Rebecca Sobolewski, MS-4 at Burnett School of Medicine at TCU and SNMA Vice Chair of Convention Planning, helped organize and plan this year’s conference, which had more than 300 speakers and more than 100 volunteers.  

“We had a lot of involvement at AMEC this year which is extremely exciting,” said Sobolewski, who begins her Emergency Medicine residency at Vanderbilt University Medical Center in Nashville this summer. 

These young people are the future of medicine, Dean Flynn said.  

“This is the next generation of physicians from an underrepresented population,” Dean Flynn said. “It’s special to be able to come here and have the opportunity to greet them, thank them and just to challenge them a little bit to go out and make medicine better.” 

The Burnett School of Medicine’s mission is to create Empathetic Scholars® that can walk in a patient’s shoes and have a capacity to care a community and patients from diverse backgrounds, beliefs and identities. The medical school’s involvement in the AMEC conference is one way to encourage more underrepresented groups to go into health care. 

“We have to increase that component of health care,” Dean Flynn said. “It has dire consequences when you don’t.

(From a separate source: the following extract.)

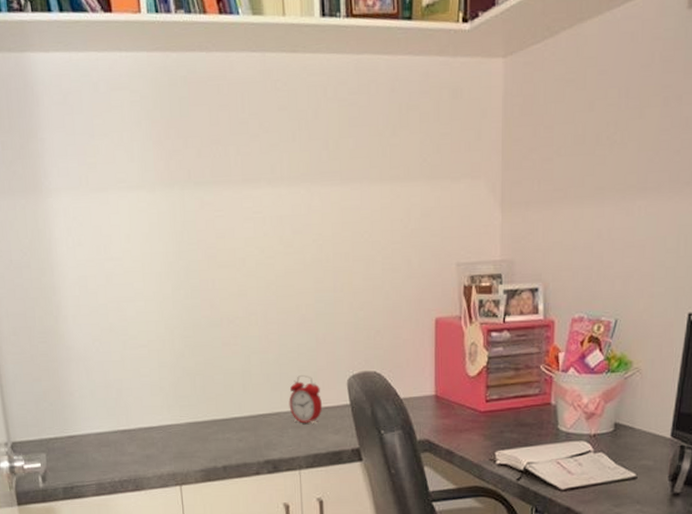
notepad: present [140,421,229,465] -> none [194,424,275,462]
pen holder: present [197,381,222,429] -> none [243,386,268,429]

I love seeing these students and in the coming years I would like to see more of them.” 

The conference’s theme, “From Pressure to Purpose: Illuminating the Path to Excellence,” reflected SNMA’s mission. The organization strives to ensure that medical education and services are culturally sensitive to the needs of diverse populations and to increasing the number of African American, Latino, and other students of color entering and completing medical school.  

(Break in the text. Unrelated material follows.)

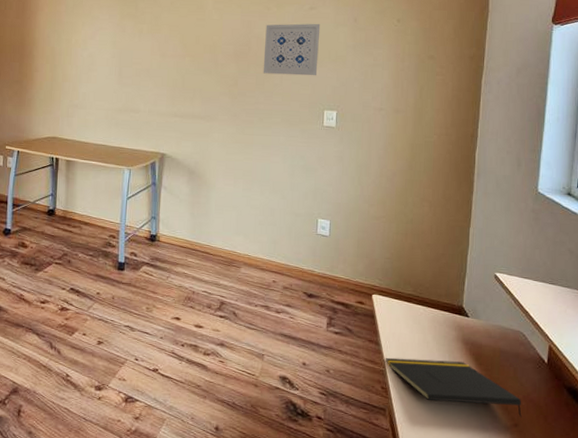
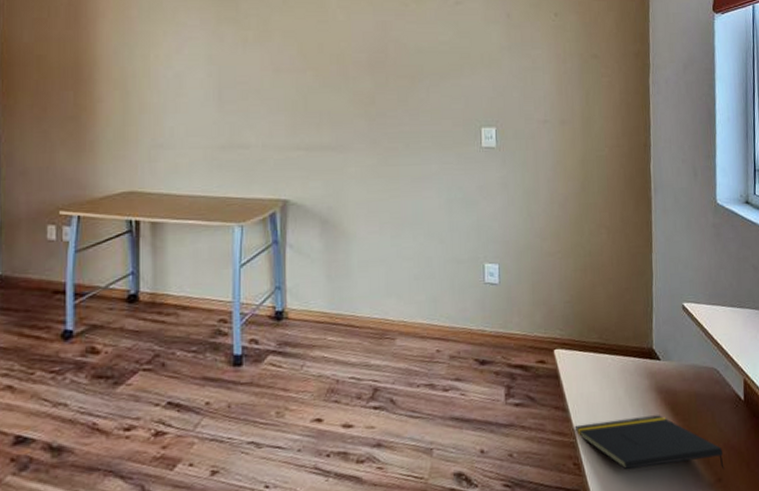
wall art: present [263,23,321,76] -> none [404,21,470,87]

“We are important as it pertains to increasing the number of clinically competent and socially competent physicians,” Igobikidi said.  

As SNMA chair for the 2023-2024 academic year, Igbokidi oversaw the organization’s 14,000 members and learned about the day-to-day operations. 

“It’s really surreal and it fills your cup up,” said Igobokidi, who will begin a Psychiatry residency at UCLA Semel Institute for Neuroscience this summer. “It really makes you feel more engaged and more galvanized.”  

Anne Burnett Marion School of Medicine at Texas Christian University Founding Dean Stuart D. Flynn, M.D., gives the keynote speech at the Student National Medical Association's 60th Annual Medical Education Conference in New Orleans on March 28, 2024.
Anne Burnett Marion School of Medicine at Texas Christian University Founding Dean Stuart D. Flynn, M.D., gives the keynote speech at the Student National Medical Association’s 60th Annual Medical Education Conference in New Orleans on March 28, 2024.